For DiffusionEMD: We provide two functions that operate quite differently. First the Chebyshev approximation of the operator in DiffusionCheb, which we recommend when the number of distributions is small compared to the number of points. Second, the Interpolative Decomposition method that computes dyadic powers of $P^{2^k}$ directly in DiffusionTree. These two classes are used in the same way, first supplying parameters, fitting to a graph and array of distributions

import numpy as np
from MultiscaleEMD import DiffusionCheb

# Setup an adjacency matrix and a set of distributions to embed
adj = np.ones((10, 10))
distributions = np.random.randn(10, 5)
dc = DiffusionCheb()

# Embeddings where the L1 distance approximates the Earth Mover's Distance
embedding = dc.fit_transform(adj, distributions)
# Shape: (5, 60)

For Tree Earth Mover's Distances and Trellis: we provide a number of ways to embed pointcloud data in $\mathbb{R}^d$ into a hierarchical tree. These are implemented as options in the MetricTree class.

from MultiscaleEMD.metric_tree import MetricTreeCollection

mt = MetricTreeCollection(n_trees=10, tree_type="cluster", n_levels=4, n_clusters=4)
embedding = mt.fit_embed(data, distributions)

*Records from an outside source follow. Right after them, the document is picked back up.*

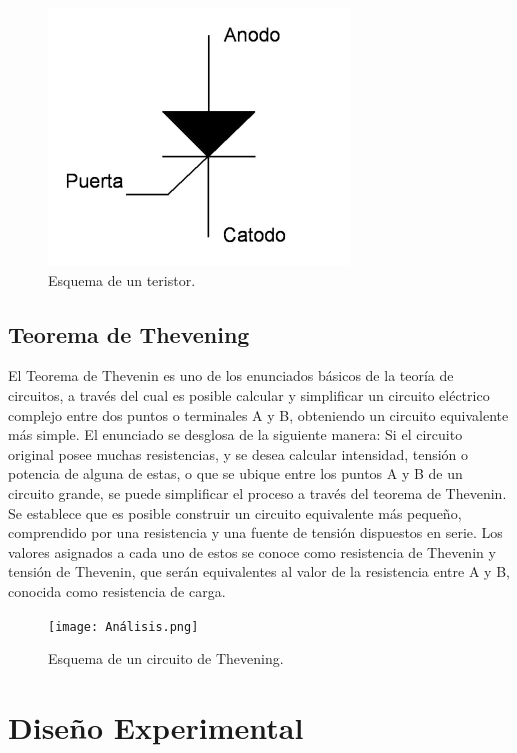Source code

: \documentclass[osajnl,twocolumn,showpacs,superscriptaddress,10pt]{revtex4-1}
\begin{document}
\begin{figure}[H]
\centering
\includegraphics[scale=0.35]{Tiristor.png}
\caption{Esquema de un teristor.}
\end{figure}

\subsection{Teorema de Thevening}

El Teorema de Thevenin es uno de los enunciados básicos de la teoría de circuitos, a través del cual es posible
calcular y simplificar un circuito eléctrico complejo entre dos puntos o terminales A y B, obteniendo un circuito equivalente más simple. El enunciado se desglosa de la siguiente manera: Si el circuito original posee muchas resistencias, y se desea calcular intensidad, tensión o potencia de alguna de estas, o que se ubique entre los puntos A y B de un circuito grande, se puede simplificar el proceso a través del teorema de Thevenin. Se establece que es posible construir un circuito equivalente más pequeño, comprendido por una resistencia y una fuente de tensión dispuestos en serie. Los valores asignados a cada uno de estos se conoce como resistencia de Thevenin y tensión de Thevenin, que serán equivalentes al valor de la resistencia entre A y B, conocida como resistencia de carga.

\begin{figure}[H]
\centering
\texttt{[image: Análisis.png]}
\caption{Esquema de un circuito de Thevening.}
\end{figure}



\section{Diseño Experimental}
\end{document}
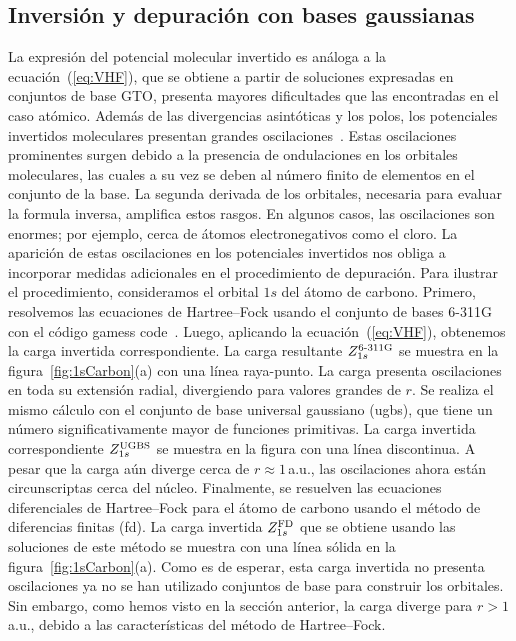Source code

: \subsection{Inversión y depuración con bases gaussianas}
\label{subsec:invdepGTO}

La expresión del potencial molecular invertido es análoga a la
ecuación~(\ref{eq:VHF}), que se obtiene a partir de soluciones expresadas
en conjuntos de base GTO, presenta mayores dificultades que las encontradas
en el caso atómico. Además de las divergencias asintóticas y los polos, 
los potenciales invertidos moleculares presentan grandes 
oscilaciones~\cite{Schipper1997,Mura1997,Jacob2011,Gaiduk2013}. 
Estas oscilaciones prominentes surgen debido a la presencia de 
ondulaciones en los orbitales moleculares, las cuales a su vez se deben 
al número finito de elementos en el conjunto de la base. La segunda
derivada de los orbitales, necesaria para evaluar la formula inversa,
amplifica estos rasgos. En algunos casos, las oscilaciones son enormes;
por ejemplo, cerca de átomos electronegativos como el cloro. La 
aparición de estas oscilaciones en los potenciales invertidos nos obliga
a incorporar medidas adicionales en el procedimiento de depuración.
Para ilustrar el procedimiento, consideramos el orbital $1s$ del
átomo de carbono. Primero, resolvemos las ecuaciones de Hartree--Fock 
usando el conjunto de bases \mbox{6-311G} con el código {\sc gamess} code~\cite{Schmidt1993,Gordon2005}. Luego, aplicando la ecuación~(\ref{eq:VHF}),
obtenemos la carga invertida correspondiente. La carga resultante
$Z_{1s}^{\mbox{\scriptsize 6-311G}}$ se muestra en la 
figura~\ref{fig:1sCarbon}(a) con una línea raya-punto. La carga presenta
oscilaciones en toda su extensión radial, divergiendo para valores 
grandes de $r$. Se realiza el mismo cálculo con el conjunto de base 
universal gaussiano (\acs{ugbs}), que tiene un número significativamente 
mayor de funciones primitivas. La carga invertida correspondiente 
$Z_{1s}^{\mbox{\scriptsize UGBS}}$ se muestra en la figura con una línea 
discontinua. A pesar que la carga aún diverge cerca de $r\approx1\,$a.u., 
las oscilaciones ahora están circunscriptas cerca del núcleo. Finalmente,
se resuelven las ecuaciones diferenciales de Hartree--Fock para el 
átomo de carbono usando el método de diferencias finitas (\acs{fd}). La
carga invertida $Z_{1s}^{\mbox{\scriptsize FD}}$ que se obtiene usando 
las soluciones de este método se muestra con una línea sólida en la 
figura~\ref{fig:1sCarbon}(a). Como es de esperar, esta carga invertida 
no presenta oscilaciones ya no se han utilizado conjuntos de base para
construir los orbitales. Sin embargo, como hemos visto en la sección
anterior, la carga diverge para $r>1\,$a.u., debido a las características
del método de Hartree--Fock.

Requirements can be found in requirements.txt

Examples

Examples are in the notebooks directory.

Take a look at the examples provided there to get a sense of how the parameters behave on simple examples that are easy to visualize.

Papers

This code implements the algorithms described in the following papers:

  1. Diffusion EMD (ICML 2021)
  2. Unbalanced Diffusion EMD (ICASSP 2022)
  3. Trellis (Preprint 2022)

For bibtex see below:

ArXiv Link: http://arxiv.org/abs/2102.12833:

@InProceedings{pmlr-v139-tong21a,
  title =       {Diffusion Earth Mover’s Distance and Distribution Embeddings},
  author =      {Tong, Alexander and Huguet, Guillaume and Natik, Amine and Macdonald, Kincaid and Kuchroo, Manik and Coifman, Ronald and Wolf, Guy and Krishnaswamy, Smita},
  booktitle =   {Proceedings of the 38th International Conference on Machine Learning},
  pages =       {10336--10346},
  year =        {2021},
  editor =      {Meila, Marina and Zhang, Tong},
  volume =      {139},
  series =      {Proceedings of Machine Learning Research},
  month =       {18--24 Jul},
  publisher =   {PMLR},
  pdf =         {http://proceedings.mlr.press/v139/tong21a/tong21a.pdf},
  url =         {http://proceedings.mlr.press/v139/tong21a.html},
}

ArXiv Link: https://arxiv.org/abs/2107.12334:

@inproceedings{tong_embedding_2022,
  author={Tong, Alexander and Huguet, Guillaume and Shung, Dennis and Natik, Amine and Kuchroo, Manik and Lajoie, Guillaume and Wolf, Guy and Krishnaswamy, Smita},
  booktitle={ICASSP 2022 - 2022 IEEE International Conference on Acoustics, Speech and Signal Processing (ICASSP)},
  title={Embedding Signals on Graphs with Unbalanced Diffusion Earth Mover’s Distance},
  year={2022},
  volume={},
  number={},
  pages={5647-5651},
  doi={10.1109/ICASSP43922.2022.9746556}
}

BioRXiv Link: https://www.biorxiv.org/content/10.1101/2022.10.19.512668v1:

@article{Zapatero2022.10.19.512668,
    author = {Mar{\'\i}a Ramos Zapatero and Alexander Tong and Jahangir Sufi and Petra Vlckova and Ferran Cardoso Rodriguez and Callum Nattress and Xiao Qin and Daniel Hochhauser and Smita Krishnaswamy and Christopher J. Tape},
    doi = {10.1101/2022.10.19.512668},
    elocation-id = {2022.10.19.512668},
    eprint = {https://www.biorxiv.org/content/early/2023/01/14/2022.10.19.512668.full.pdf},
    journal = {bioRxiv},
    publisher = {Cold Spring Harbor Laboratory},
    title = {Trellis Single-Cell Screening Reveals Stromal Regulation of Patient-Derived Organoid Drug Responses},
    url = {https://www.biorxiv.org/content/early/2023/01/14/2022.10.19.512668},
    year = {2023}}

As well as other algorithms under development.